Я всё понял. Чтобы выполнить свои обязанности, он не хотел сделать и шага. Для того чтобы спасти свою шкуру, он был готов на всё.
До сих пор я думал, что чувство жгучей, непримиримой ненависти незнакомо мне. Я ошибался. В те минуты я возненавидел этого человека так, что готов был бить его, топтать ногами. И я понял всё. Понял, кем был для этого негодяя. И тогда я сказал спокойно, хотя еле сдерживался, чтобы не ударить его:
«Вы трус. Жалкий трус. Дезертир. Как начальник экспедиции, я требую выполнения долга, как бы вы ни относились к этому понятию.
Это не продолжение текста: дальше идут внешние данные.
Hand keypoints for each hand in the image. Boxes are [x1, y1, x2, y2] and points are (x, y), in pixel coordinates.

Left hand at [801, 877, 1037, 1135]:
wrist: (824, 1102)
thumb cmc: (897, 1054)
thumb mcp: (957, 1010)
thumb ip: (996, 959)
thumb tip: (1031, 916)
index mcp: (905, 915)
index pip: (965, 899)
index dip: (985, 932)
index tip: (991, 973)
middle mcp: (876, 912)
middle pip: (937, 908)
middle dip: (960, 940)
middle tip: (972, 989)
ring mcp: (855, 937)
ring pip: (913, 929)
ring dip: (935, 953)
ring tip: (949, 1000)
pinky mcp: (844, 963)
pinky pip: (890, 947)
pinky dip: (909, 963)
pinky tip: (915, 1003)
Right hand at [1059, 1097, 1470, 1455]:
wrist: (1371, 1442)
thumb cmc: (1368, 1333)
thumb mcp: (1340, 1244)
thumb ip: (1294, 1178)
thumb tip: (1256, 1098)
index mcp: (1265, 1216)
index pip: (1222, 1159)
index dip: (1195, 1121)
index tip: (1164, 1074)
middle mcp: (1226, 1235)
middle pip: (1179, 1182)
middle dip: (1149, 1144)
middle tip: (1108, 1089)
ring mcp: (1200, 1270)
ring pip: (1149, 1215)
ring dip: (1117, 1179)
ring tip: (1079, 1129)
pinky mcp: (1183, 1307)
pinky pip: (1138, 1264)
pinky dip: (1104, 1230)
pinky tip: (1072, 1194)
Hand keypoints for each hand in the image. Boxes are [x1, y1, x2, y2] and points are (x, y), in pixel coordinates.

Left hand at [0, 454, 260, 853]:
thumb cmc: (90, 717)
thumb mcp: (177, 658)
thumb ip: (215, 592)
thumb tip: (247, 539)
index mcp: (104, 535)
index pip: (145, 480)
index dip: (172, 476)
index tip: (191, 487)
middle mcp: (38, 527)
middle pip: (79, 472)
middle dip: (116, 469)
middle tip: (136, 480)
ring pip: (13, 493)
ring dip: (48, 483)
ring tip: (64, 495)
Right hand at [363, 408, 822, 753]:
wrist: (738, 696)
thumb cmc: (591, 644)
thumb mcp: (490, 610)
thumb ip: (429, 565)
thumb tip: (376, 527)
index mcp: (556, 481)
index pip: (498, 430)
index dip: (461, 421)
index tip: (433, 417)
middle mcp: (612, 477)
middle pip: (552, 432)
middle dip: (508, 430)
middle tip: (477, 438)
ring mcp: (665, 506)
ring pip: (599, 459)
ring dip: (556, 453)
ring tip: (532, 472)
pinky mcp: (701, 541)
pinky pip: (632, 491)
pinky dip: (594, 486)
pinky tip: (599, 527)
Сейчас мы пойдём к метеоприборам…»
«Нет! У меня нет сил. Я отморозил руки. Я не могу дышать на таком ветру. У меня больные лёгкие. Я не хочу сделаться инвалидом на всю жизнь».
«Хорошо, — сказал я. — Но предупреждаю вас: когда мы вернёмся на базу, я расскажу всё. В том числе и о том, как вы, — я подчеркнул это слово „вы“, — пишете диссертацию…»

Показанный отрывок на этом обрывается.